Italia, 1965
con Stefania Sandrelli, Nino Manfredi, Ugo Tognazzi, Mario Adorf, Enrico Maria Salerno, Jean-Claude Brialy
regia di Antonio Pietrangeli
La parabola esistenziale di Adriana, che dalla provincia arriva a Roma in cerca del successo cinematografico.
Capolavoro del cinema italiano degli anni ‘60 che si contraddistingue per l’inconsueta costruzione ad episodi, il film di Pietrangeli e’ un'amarissima riflessione sull’Italia del boom economico.

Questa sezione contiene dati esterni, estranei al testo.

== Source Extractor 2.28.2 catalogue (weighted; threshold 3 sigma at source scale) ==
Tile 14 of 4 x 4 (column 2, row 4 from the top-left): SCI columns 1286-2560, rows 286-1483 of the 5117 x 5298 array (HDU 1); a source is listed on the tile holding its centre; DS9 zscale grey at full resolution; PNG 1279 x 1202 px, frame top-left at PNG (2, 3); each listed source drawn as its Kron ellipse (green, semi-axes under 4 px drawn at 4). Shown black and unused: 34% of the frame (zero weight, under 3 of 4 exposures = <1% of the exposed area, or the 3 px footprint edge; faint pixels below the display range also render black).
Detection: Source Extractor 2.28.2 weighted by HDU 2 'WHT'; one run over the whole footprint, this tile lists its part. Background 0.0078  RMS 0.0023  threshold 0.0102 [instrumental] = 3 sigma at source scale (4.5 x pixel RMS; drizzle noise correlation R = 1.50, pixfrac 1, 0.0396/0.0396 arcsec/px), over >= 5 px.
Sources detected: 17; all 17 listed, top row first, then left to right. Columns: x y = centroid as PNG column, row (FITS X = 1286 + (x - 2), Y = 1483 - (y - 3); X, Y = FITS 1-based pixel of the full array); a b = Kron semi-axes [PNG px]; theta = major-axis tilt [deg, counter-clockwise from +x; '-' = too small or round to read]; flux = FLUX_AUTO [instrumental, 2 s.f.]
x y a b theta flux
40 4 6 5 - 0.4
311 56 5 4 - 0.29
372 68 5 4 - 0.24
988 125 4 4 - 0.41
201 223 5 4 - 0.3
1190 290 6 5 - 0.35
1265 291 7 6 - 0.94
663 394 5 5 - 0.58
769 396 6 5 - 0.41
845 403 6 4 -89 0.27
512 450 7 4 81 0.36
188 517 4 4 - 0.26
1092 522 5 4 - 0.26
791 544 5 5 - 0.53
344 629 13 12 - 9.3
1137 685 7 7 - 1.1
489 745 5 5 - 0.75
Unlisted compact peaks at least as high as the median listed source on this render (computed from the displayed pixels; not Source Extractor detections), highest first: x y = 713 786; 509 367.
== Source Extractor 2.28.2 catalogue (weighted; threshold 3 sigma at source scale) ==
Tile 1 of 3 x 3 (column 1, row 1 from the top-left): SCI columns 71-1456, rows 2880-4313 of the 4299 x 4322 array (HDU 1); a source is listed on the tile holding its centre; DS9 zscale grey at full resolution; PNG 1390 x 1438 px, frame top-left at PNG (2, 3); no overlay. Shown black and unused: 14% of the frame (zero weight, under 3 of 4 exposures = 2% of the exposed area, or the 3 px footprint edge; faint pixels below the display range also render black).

Il ritmo spezzato degli episodi, che talvolta non rispetta neppure l’andamento cronologico e si perde nei flashback, e’ funzionale alla storia e al personaggio di Adriana che procede a tentoni nella sua esistenza, senza avere uno scopo se non l’illusione del cinema.
Adriana, interpretata da una Stefania Sandrelli perfetta, e’ quasi la metafora dell’Italia che si butta via affidandosi a maneggioni di varia natura.
Notevole la colonna sonora composta dalle tipiche hits del periodo che con le loro marcette urlate e trionfalistiche stridono fortemente con la realta’ fatta di delusioni e amarezze.
Specchio dei tempi di allora, ma tragica anticipazione della situazione odierna: mi ha colpito l’episodio dell’intervista per il cinegiornale montata con il chiaro intento di schernire l’aspirante attricetta, nel film e’ l’inizio della crisi della protagonista che la portera’ al suicidio, mentre nel sottobosco artistico di oggi e’ all’ordine del giorno: basta pensare a programmi come Veline dove la ragazza e’ costretta a subire gli sberleffi per dimostrare di essere ironica; anche gli ex famosi che tentano di rilanciare una carriera mangiando scarafaggi non sono poi dissimili dal personaggio interpretato da un Tognazzi veramente notevole: il vecchio Bagini che pur di ottenere una parte prima balla fino allo sfinimento e poi si presta a far da lenone al divo di turno.